Coach in the time of Charles I
(From “Coach and Sedan Pleasantly Disputing”)

Coach in the time of Charles II
(From Thrupp’s “History of Coaches”)

“From this,” comments Sir Walter Gilbey, who quotes the letter, “it is evident that when six horses were used a postillion rode one of the leaders and controlled them; while the driver managed the wheelers and middle pair. When four horses were driven,” he continues, “it was the custom to have two outriders, one to ride at the leaders’ heads, and one at the two wheelers’. In town this would be merely display, but on a journey the outriders’ horses might replace those of the team in case of accident, or, more frequently, be added to them to help drag the coach over a stretch of bad road.”

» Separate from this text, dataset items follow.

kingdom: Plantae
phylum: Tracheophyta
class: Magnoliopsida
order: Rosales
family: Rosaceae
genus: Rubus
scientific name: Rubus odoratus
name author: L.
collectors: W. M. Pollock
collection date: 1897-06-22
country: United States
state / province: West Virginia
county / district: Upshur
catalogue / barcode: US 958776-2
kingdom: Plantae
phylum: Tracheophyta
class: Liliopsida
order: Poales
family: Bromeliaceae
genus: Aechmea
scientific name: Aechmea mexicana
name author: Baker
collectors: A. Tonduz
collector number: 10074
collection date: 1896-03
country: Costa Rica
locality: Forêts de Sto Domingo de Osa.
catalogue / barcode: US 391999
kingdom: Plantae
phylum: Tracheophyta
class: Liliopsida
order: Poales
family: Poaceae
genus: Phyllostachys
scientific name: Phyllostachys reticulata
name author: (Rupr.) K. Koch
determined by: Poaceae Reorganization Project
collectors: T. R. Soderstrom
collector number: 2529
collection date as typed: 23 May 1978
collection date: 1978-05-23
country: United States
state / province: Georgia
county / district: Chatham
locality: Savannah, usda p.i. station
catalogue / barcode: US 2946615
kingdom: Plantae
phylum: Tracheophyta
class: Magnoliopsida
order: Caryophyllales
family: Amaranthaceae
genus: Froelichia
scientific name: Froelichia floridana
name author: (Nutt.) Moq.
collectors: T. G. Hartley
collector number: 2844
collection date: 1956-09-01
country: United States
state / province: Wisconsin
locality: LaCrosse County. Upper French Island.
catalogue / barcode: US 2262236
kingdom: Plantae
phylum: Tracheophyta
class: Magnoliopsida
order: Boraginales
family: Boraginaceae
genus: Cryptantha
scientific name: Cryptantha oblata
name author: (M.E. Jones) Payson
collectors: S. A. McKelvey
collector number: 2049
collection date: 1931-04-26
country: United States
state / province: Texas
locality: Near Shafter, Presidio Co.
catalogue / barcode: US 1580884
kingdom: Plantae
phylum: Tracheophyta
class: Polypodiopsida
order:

It is just possible that this coach which was overturned by Cromwell’s faulty driving is at present in existence, repaired, of course, and redecorated, and, incidentally, painted by Cipriani, as Mr. Speaker’s coach. This undoubtedly belongs to the period, and one writer actually commits himself to the statement that the two are identical. A commoner report assigns the Speaker’s coach in the first place to Lenthall, Cromwell’s Speaker. Whatever be its history, the coach is a fine example of Jacobean work. It is of carved oak, the body being hung upon leather braces. The workmanship, Mr. Oakley Williams thinks,[28] is Flemish. Cipriani’s work, added late in the eighteenth century, is still in good preservation. Five people can comfortably sit inside. “The Speaker,” says Mr. Williams, “presumably occupied the seat of honour alone. Opposite him sat his Chaplain and the Sergeant-at-Arms. For the accommodation of his other attendants ... a low bench is arranged across the floor of the coach, with a semicircular space for the legs of its occupants scooped out against either door”—relic, of course, of the boot. “The coach,” he continues, after mentioning that the Speaker always has his own arms painted on the side of the body, and is allowed an escort of a single Lifeguardsman, “weighs two tons one hundredweight and several pounds, yet for all its size it so beautifully hung and balanced that an able-bodied man was able without undue effort to draw it out for my inspection. Its coach-house is one of the vaults in the inner courtyard of the House of Lords.” Both origin and subsequent history of this coach, however, are wrapped in an impenetrable mystery.

Cromwell’s mishap naturally gave the Royalist writers an opportunity for satire. Cleveland wrote the following lines:—

“The whip again; away! ’tis too absurd

That thou should lash with whipcord now, but sword.